SOROTMAKASSAR -- Wajo.
Kegiatan tanggap darurat PMI Wajo terhadap wabah Corona Virus (Covid-19) semakin serius. Didampingi pengurus, sukarelawan PMI Wajo bersama Tim Siaga Universitas Puangrimaggalatung (Uniprima), dan Pemerintah Kabupaten (Pemkab) Wajo, bahu membahu melakukan kegiatan penyemprotan disinfektan, pada Kamis (26/03/2020) kemarin.
Kegiatan penyemprotan diawali di Uniprima. Dengan bantuan Tim Siaga Covid-19 Uniprima, sukarelawan PMI Wajo melakukan penyemproten di setiap ruang kerja, kelas, hingga ke fasilitas ibadah.

Rektor Uniprima, H. Imran Ismail, menyampaikan terima kasih atas perhatian, bantuan, dan kerjasama yang baik dengan Tim Siaga Covid-19 Uniprima yang telah melakukan kegiatan penyemprotan disinfektan di lingkungan kampus.
“Kami mengapresiasi upaya PMI Kabupaten Wajo dalam mencegah wabah Covid-19. Sangat bermanfaat untuk menjaga kesehatan warga kampus maupun masyarakat secara keseluruhan,” katanya.
Setelah itu, kegiatan berlanjut ke beberapa titik seperti Masjid Al-Jihad Palaguna, Masjid Madinatul Munawarah Pasanrang, Masjid Nur Taqwa Lampajo, Masjid Al-Ikhlas Muhammadiyah Sengkang, Kantor Camat Sabbangparu, Kantor Desa Pasaka, dan BRI Cabang Sengkang.
Ruang-ruang publik (terutama fasilitas ibadah) menjadi prioritas bagi tim PMI Kabupaten Wajo dalam melakukan kegiatan penyemprotan disinfektan.
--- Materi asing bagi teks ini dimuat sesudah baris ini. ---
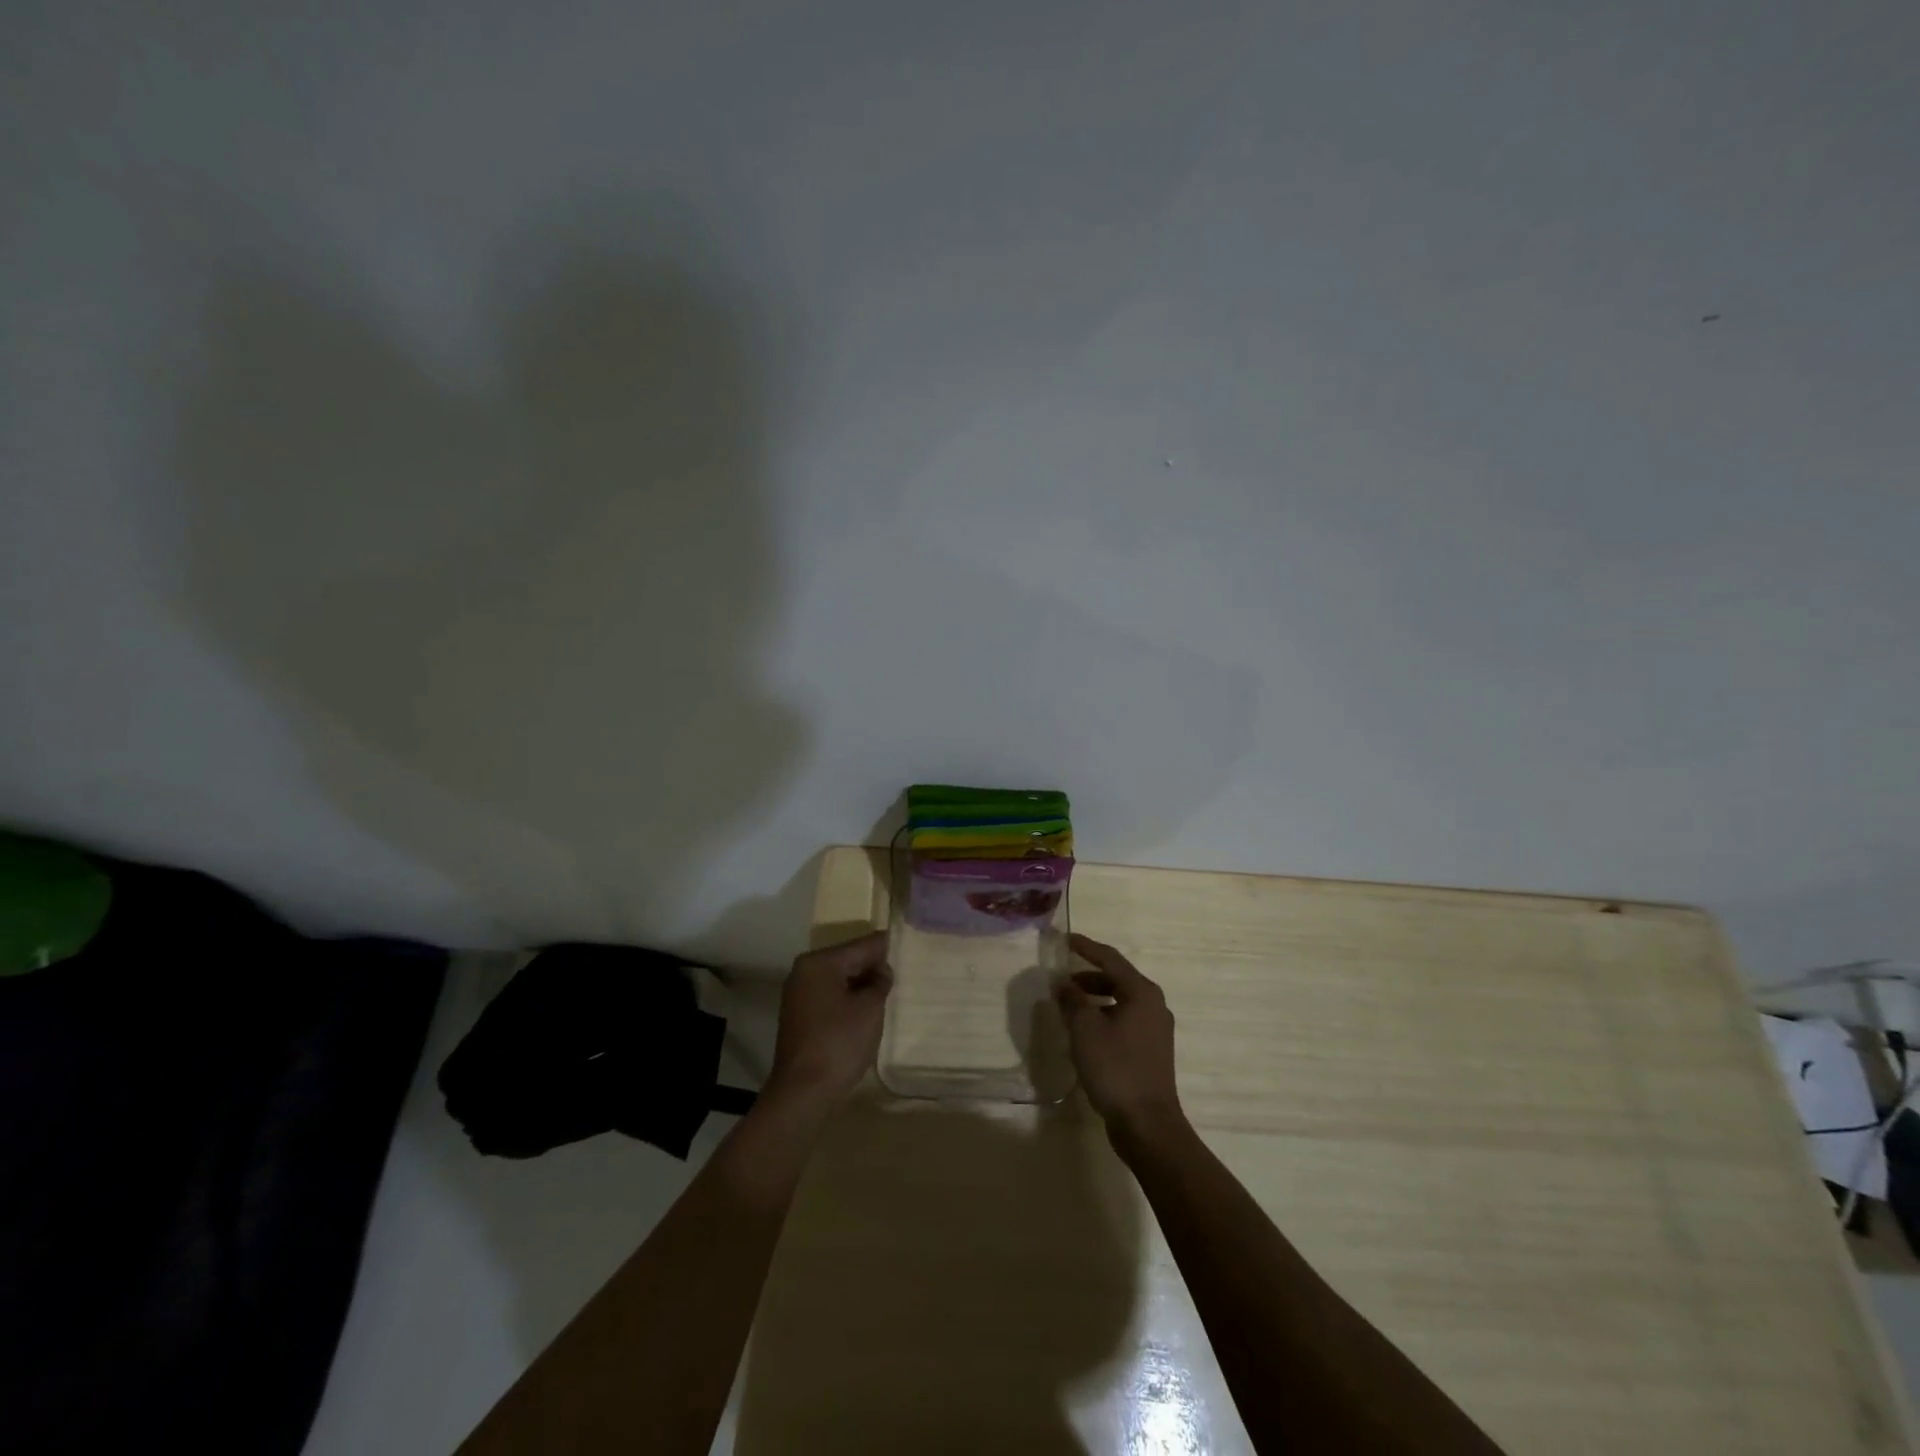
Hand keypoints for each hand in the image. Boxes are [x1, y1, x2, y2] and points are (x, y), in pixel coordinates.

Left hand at [765, 931, 892, 1108]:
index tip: (906, 942)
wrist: (802, 1092)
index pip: (861, 946)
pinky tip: (866, 1011)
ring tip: (887, 991)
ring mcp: (798, 994)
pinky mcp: (799, 1016)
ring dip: (861, 984)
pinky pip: (829, 996)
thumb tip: (880, 971)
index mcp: (820, 963)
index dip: (885, 946)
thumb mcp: (869, 1009)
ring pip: (838, 979)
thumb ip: (879, 982)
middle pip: (847, 960)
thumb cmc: (839, 1043)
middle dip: (872, 966)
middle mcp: (804, 971)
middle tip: (901, 970)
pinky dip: (847, 999)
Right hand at [1056, 934, 1183, 1135]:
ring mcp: (1155, 1029)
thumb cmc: (1115, 1068)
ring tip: (1068, 1006)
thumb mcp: (1085, 1029)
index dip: (1086, 947)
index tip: (1065, 940)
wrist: (1147, 1124)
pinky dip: (1103, 1016)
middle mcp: (1154, 1004)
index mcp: (1142, 992)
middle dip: (1087, 976)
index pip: (1110, 958)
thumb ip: (1072, 1000)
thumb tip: (1063, 983)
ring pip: (1120, 1001)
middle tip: (1062, 979)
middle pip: (1117, 979)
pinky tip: (1084, 1031)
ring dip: (1094, 998)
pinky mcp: (1151, 1050)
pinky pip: (1124, 1020)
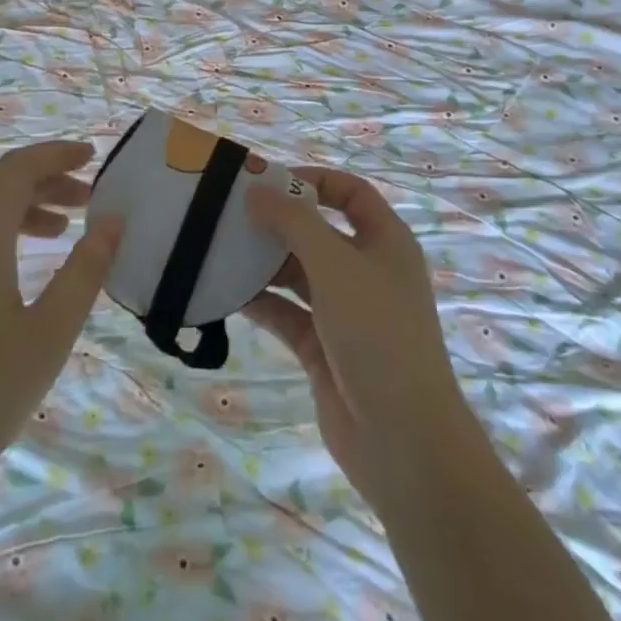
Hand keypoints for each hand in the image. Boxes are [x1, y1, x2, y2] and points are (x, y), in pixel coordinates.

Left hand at [0, 140, 122, 516]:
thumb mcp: (49, 334)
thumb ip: (85, 271)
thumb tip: (113, 220)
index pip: (18, 169)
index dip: (57, 155)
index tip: (93, 156)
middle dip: (46, 182)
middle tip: (87, 199)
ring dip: (22, 209)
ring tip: (61, 231)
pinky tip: (17, 272)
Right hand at [242, 168, 472, 510]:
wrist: (402, 440)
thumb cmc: (378, 334)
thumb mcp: (335, 265)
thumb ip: (294, 222)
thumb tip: (257, 191)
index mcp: (385, 241)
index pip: (349, 192)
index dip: (312, 180)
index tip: (267, 182)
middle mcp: (366, 270)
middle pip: (317, 230)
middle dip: (277, 221)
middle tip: (229, 214)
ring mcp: (344, 311)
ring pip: (298, 272)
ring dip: (263, 261)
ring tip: (218, 249)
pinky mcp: (323, 346)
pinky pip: (286, 312)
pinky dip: (260, 301)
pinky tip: (225, 293)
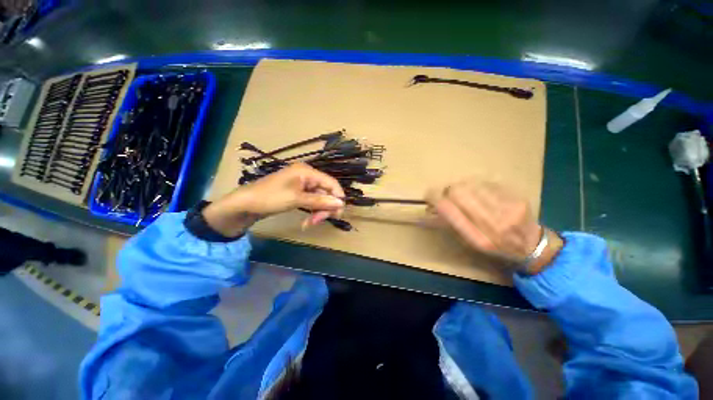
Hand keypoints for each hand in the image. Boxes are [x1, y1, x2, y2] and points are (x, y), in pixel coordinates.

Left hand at [203, 164, 344, 236]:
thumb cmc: (270, 197)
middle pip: (326, 192)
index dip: (338, 197)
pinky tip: (307, 222)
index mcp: (307, 172)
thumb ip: (320, 201)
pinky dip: (311, 212)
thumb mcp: (297, 199)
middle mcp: (307, 176)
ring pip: (319, 199)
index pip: (331, 183)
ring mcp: (302, 185)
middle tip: (318, 222)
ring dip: (318, 212)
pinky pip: (311, 202)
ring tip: (309, 224)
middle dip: (324, 208)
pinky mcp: (298, 194)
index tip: (338, 214)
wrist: (244, 204)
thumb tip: (341, 203)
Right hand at [426, 180, 562, 273]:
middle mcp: (493, 224)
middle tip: (446, 193)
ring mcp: (508, 208)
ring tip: (464, 193)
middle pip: (459, 192)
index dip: (434, 198)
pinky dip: (477, 185)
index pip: (448, 209)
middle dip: (447, 190)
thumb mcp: (468, 243)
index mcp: (478, 239)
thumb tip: (430, 207)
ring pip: (472, 184)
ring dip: (462, 186)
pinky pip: (487, 182)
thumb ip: (450, 224)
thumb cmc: (494, 247)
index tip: (428, 195)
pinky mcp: (518, 197)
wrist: (532, 246)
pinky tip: (479, 192)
Hal tersebut diungkapkan Ketua Harian PMI Wajo, H. Sudirman Meru, ketika ditemui di sela kegiatan, saat ditanya perihal waktu pelaksanaan kegiatan penyemprotan disinfektan.
Wakil Sekretaris PMI Kabupaten Wajo, Jumadi Aminuddin, menyatakan, belum ada batasan akhir waktu yang ditentukan dan kegiatan akan terus berlanjut sambil menunggu status darurat Corona dinyatakan berakhir.
“Apalagi, semakin banyak pihak yang memohon kepada PMI terkait penyemprotan disinfektan pada lingkungannya masing-masing,” tambahnya. (jumadi/yahya/red).